▶ _What to work on_
Return exactly the lines of the records below, starting at the line that contains "left shoulder: (1054, 197, -13)" and ending at the line that contains "right ankle: (1062, 416, 23)", with both of those lines kept.

::: Data for this exercise :::

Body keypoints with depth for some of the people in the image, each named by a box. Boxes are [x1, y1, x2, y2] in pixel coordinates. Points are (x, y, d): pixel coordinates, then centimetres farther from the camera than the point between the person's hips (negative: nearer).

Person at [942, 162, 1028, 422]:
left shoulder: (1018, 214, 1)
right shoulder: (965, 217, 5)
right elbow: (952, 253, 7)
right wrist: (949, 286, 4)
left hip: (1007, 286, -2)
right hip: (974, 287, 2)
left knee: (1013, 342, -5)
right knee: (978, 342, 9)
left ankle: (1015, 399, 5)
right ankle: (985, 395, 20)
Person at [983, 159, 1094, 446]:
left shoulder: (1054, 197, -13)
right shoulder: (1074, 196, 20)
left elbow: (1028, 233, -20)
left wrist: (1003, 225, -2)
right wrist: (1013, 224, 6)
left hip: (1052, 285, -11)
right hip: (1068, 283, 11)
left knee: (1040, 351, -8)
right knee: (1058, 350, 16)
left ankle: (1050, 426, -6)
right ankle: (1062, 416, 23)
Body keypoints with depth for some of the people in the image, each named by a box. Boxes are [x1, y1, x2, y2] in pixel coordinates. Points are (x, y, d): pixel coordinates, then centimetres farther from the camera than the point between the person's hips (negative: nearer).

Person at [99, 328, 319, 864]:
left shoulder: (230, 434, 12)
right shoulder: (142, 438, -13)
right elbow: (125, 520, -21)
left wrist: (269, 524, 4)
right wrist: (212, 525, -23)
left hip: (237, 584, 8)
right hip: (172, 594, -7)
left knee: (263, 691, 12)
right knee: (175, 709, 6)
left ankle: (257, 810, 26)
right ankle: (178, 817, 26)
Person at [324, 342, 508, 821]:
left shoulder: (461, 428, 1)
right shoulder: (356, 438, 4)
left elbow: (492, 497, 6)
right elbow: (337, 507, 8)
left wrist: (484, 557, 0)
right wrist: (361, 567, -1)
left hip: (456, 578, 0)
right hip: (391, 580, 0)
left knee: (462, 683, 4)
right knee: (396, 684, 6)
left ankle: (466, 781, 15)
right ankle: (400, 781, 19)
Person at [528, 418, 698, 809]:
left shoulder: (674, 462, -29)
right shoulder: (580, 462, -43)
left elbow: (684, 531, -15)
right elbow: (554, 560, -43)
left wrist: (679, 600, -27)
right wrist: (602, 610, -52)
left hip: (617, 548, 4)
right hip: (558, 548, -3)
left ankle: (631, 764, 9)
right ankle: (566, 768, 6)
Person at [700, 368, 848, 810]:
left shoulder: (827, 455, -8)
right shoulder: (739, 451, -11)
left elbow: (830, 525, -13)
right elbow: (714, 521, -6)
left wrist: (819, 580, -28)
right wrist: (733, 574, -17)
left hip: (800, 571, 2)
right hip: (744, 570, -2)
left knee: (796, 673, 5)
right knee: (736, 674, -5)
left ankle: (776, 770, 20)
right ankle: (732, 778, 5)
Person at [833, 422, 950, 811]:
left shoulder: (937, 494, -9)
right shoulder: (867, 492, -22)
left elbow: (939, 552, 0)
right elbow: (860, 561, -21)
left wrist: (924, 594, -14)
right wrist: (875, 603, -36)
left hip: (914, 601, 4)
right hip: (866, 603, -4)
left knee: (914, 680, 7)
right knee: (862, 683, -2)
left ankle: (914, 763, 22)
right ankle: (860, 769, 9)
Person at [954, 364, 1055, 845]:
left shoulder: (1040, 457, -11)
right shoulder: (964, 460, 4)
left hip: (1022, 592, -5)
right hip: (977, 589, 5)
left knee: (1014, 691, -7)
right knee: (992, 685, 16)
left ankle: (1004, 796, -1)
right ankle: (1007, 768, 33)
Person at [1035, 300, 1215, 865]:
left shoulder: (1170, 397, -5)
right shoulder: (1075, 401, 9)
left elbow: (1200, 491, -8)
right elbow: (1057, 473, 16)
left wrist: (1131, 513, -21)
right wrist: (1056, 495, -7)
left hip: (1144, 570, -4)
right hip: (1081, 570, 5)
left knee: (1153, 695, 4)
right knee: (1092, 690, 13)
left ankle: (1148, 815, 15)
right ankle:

:::

▶ _Solution for this exercise_
left shoulder: (1054, 197, -13)
right shoulder: (1074, 196, 20)
left elbow: (1028, 233, -20)
left wrist: (1003, 225, -2)
right wrist: (1013, 224, 6)
left hip: (1052, 285, -11)
right hip: (1068, 283, 11)
left knee: (1040, 351, -8)
right knee: (1058, 350, 16)
left ankle: (1050, 426, -6)
right ankle: (1062, 416, 23)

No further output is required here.